The technology needed to make three-dimensional (3-D) movies has been around since the late 1890s, and there have been waves of enthusiasm for it in the decades since it first appeared. Yet it has never moved into the mainstream. Many in the television manufacturing business today believe that is about to change, thanks to technologies that are making 3-D viewing more user-friendly.
Anyone who has worn the goofy 3-D glasses may doubt that 3-D could ever become a dominant force, but recently a few manufacturers have discovered how to develop screens that can display 3-D without the viewer needing special glasses. This could well be the industry game-changer.
There are several ways to create 3-D films. One of the most common (the one relying on the 3-D glasses handed out at movie theatres) involves creating a three-dimensional effect by projecting the same scene shown from slightly different perspectives at the same time. The glasses are used to separate the image on the screen into two views, which your brain then merges so it seems like you are seeing one 3-D image.
The idea behind 3-D screens is to take that splitting back to the screen level. Initial tests with 3-D screens essentially involved putting a special screen in front of a regular monitor to do the splitting at that stage. But the first such screens could only be seen clearly from one position. No watching TV with the kids on the sofa: all but one of you would see a blurry image.
Some of the screens now being launched project up to sixty-four different images at a time so that they can be viewed as clear 3-D images from almost any position around the screen. Other manufacturers are experimenting with facial recognition technology; the screen contains a camera that is filming you watching it, and adjusts the display angle to track your movements. It is not clear how this technology would enable multiple viewers, but it could be a great solution for 3-D on handheld devices, which are typically only used by one viewer at a time.

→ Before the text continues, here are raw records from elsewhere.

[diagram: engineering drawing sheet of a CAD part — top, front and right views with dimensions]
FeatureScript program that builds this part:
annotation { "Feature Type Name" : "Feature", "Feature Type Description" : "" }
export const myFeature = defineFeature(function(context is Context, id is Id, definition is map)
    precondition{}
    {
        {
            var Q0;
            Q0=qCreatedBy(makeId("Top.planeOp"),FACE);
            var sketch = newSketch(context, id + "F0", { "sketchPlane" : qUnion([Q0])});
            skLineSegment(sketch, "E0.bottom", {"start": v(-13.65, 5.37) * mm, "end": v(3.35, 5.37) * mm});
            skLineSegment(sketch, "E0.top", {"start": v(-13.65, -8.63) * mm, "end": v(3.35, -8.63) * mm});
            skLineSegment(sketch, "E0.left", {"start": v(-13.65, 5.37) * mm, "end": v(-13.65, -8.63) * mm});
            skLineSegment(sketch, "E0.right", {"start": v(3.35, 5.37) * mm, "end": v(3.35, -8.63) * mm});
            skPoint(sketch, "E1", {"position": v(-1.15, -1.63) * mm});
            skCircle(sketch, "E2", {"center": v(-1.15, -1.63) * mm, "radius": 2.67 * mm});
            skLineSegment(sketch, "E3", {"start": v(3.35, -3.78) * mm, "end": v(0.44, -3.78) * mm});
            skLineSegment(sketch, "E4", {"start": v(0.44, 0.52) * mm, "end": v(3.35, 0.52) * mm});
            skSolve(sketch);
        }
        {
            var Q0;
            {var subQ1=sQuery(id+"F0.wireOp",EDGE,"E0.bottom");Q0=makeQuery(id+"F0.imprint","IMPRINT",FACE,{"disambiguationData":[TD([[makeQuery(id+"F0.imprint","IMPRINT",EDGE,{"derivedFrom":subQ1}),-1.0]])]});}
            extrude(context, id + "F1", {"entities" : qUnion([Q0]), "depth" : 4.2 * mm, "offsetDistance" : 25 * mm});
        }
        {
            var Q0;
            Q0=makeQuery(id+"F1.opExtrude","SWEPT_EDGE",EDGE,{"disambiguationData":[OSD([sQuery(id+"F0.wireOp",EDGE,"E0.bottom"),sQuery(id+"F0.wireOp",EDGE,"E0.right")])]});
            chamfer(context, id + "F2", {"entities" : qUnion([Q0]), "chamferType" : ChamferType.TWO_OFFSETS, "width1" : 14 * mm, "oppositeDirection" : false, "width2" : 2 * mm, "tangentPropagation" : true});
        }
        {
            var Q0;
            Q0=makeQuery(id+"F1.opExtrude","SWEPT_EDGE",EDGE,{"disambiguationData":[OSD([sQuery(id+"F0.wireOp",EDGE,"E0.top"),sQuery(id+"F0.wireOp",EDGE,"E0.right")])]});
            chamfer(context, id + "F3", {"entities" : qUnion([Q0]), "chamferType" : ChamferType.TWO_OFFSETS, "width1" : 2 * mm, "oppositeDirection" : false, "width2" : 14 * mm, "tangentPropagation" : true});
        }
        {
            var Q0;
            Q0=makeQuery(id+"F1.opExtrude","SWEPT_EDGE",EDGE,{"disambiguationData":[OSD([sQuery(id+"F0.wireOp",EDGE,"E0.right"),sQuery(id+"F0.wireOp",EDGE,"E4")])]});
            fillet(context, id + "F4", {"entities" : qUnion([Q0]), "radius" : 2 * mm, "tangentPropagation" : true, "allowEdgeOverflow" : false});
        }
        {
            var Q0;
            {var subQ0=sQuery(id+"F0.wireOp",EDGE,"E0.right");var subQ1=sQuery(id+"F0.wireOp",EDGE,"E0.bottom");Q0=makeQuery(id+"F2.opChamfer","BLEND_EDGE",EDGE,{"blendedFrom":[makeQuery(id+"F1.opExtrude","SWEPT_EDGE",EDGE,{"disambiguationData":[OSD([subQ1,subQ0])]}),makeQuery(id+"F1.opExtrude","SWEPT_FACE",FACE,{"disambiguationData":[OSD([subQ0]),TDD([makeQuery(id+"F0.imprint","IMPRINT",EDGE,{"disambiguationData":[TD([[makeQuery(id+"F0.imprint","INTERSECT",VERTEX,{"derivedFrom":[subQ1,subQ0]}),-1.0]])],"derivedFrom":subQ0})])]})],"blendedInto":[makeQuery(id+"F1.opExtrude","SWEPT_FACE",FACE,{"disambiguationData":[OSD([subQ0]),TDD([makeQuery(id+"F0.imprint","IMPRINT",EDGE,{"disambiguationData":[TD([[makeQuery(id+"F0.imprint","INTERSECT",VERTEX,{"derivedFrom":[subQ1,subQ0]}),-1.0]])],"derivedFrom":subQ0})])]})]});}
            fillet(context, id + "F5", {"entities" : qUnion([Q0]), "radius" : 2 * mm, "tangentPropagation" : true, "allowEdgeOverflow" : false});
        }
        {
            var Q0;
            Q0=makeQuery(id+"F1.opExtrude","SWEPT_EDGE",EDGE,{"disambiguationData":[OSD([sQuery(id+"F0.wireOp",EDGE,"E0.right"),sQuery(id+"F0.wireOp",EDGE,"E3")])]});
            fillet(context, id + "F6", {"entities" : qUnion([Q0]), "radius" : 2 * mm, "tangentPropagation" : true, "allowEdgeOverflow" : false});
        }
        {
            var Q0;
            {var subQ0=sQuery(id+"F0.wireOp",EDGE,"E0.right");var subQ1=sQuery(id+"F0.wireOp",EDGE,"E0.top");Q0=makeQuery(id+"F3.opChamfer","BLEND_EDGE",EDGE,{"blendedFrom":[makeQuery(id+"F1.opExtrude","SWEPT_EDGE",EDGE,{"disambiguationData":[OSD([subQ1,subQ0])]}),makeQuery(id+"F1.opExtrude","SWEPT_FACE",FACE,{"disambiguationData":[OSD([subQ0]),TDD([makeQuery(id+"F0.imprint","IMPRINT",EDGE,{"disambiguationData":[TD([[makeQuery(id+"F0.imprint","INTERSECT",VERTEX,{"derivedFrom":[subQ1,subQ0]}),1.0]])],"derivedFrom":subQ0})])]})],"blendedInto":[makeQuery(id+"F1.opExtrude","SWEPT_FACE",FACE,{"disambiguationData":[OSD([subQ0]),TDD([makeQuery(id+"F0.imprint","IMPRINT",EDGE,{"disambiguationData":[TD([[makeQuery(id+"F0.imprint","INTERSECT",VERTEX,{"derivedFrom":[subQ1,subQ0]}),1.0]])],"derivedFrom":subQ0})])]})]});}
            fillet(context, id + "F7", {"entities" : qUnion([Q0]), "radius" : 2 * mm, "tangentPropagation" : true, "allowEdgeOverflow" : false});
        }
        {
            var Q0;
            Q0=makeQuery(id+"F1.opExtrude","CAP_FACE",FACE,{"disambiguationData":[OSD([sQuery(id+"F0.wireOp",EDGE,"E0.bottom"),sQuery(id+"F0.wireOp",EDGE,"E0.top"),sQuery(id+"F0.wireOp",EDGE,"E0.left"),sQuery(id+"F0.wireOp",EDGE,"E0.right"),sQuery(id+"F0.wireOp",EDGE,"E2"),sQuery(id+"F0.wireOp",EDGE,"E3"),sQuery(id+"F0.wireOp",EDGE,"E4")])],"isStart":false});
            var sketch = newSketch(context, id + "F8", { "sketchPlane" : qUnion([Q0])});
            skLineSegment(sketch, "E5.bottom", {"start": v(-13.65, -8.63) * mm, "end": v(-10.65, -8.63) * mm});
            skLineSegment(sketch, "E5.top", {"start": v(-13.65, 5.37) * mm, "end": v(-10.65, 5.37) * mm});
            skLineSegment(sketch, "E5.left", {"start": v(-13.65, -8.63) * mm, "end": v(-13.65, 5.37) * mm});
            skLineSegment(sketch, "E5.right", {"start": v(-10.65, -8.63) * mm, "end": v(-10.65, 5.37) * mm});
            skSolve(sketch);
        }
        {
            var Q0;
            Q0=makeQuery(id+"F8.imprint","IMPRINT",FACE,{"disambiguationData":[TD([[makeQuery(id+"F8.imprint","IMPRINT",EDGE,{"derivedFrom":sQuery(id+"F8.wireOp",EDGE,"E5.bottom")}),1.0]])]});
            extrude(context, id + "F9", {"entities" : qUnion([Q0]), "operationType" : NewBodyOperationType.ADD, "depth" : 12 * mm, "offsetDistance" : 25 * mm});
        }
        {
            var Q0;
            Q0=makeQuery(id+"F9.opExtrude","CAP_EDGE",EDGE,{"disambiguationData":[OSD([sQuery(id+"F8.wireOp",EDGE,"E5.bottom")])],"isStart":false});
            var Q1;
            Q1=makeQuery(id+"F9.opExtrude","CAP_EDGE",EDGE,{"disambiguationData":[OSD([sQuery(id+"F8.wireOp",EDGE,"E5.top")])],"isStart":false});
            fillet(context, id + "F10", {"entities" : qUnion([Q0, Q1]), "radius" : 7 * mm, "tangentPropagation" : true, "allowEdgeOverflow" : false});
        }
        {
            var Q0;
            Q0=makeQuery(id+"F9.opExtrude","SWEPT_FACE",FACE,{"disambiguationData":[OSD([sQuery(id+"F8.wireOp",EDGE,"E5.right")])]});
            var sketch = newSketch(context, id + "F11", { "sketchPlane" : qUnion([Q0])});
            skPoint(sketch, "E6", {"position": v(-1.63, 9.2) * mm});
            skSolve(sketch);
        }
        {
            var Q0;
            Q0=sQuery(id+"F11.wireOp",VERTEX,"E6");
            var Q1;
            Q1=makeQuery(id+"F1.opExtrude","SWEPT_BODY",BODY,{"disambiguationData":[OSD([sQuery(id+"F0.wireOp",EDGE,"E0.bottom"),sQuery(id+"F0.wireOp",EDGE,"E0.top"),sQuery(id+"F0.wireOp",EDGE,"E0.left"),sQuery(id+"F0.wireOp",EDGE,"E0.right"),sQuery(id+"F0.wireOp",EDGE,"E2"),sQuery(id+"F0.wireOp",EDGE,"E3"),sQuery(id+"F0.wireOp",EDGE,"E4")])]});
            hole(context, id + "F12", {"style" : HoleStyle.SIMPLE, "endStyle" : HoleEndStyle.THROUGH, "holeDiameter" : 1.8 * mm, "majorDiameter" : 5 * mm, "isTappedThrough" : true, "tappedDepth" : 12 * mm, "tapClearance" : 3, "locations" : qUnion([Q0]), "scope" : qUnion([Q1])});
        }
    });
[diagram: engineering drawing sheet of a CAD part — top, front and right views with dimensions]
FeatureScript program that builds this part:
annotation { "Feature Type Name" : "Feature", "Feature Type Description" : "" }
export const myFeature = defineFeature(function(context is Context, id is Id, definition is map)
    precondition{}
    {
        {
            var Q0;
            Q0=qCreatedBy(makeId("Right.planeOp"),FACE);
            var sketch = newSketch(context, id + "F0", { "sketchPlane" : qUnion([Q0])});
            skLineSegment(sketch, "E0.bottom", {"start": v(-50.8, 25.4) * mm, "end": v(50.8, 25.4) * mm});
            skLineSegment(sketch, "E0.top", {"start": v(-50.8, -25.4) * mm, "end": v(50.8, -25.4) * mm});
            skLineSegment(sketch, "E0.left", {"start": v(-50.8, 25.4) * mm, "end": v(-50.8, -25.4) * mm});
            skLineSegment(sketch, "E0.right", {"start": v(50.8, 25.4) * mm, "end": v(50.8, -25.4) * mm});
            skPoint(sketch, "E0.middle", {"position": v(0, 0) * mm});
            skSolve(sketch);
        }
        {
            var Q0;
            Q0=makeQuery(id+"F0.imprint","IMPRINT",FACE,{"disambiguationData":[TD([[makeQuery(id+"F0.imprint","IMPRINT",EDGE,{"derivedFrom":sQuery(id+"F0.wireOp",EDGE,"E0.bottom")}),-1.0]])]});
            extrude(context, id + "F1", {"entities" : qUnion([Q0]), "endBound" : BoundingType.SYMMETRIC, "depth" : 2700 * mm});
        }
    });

Not all of the challenges are technological. Many people begin to feel sick when watching 3-D. If it becomes standard, will they be locked out of the television and movie world? Dr. Steven Nusinowitz, an associate professor of ophthalmology at the Jules Stein Eye Institute in Los Angeles, estimates that approximately 20 percent of viewers will feel ill as a result of watching 3-D, the result of their brains have trouble adjusting to the split-second mental merger of images. Dr. Lionel Kowal, ophthalmologist at Australia’s Royal Victorian Eye and Ear Hospital, estimates that the number is probably closer to 5 percent, although a further 5 percent simply cannot see 3-D. Either way, the numbers are significant. One wonders, however, whether our eyes and brains will adapt as our brains receive increased exposure to 3-D, and as the technology used to project it improves.
For now, the new 3-D televisions will all be able to project 2-D as well, since there is not yet much 3-D content available. Companies such as 3-D Eye Solutions are developing systems that will ultimately make it possible to convert 2-D programming to 3-D almost in real-time. If that happens, those uncomfortable with 3-D will still have the flatter option available.
Professor Rick Grunberg, at Ryerson University’s Digital Cinema and Advanced Visualization Laboratory, is researching how people vary in their reactions to 3-D, and how those reactions differ based on variables such as screen size and age of viewer. For example, he asks, “If a 3-D hand is shown on a 42-inch screen, at what point does it become disconcerting to the viewer?” A hand seeming to come out of the screen may be disturbing to children if it seems to be coming from the side of the screen, but not if it comes from the center.
If 3-D does take hold, it won’t just be movies like Avatar raking in the money. If the evolution of the Internet (and many other businesses) is our guide, the two biggest drivers will be sports broadcasts and the pornography industry. Hmmm… I’m not sure I want to contemplate that.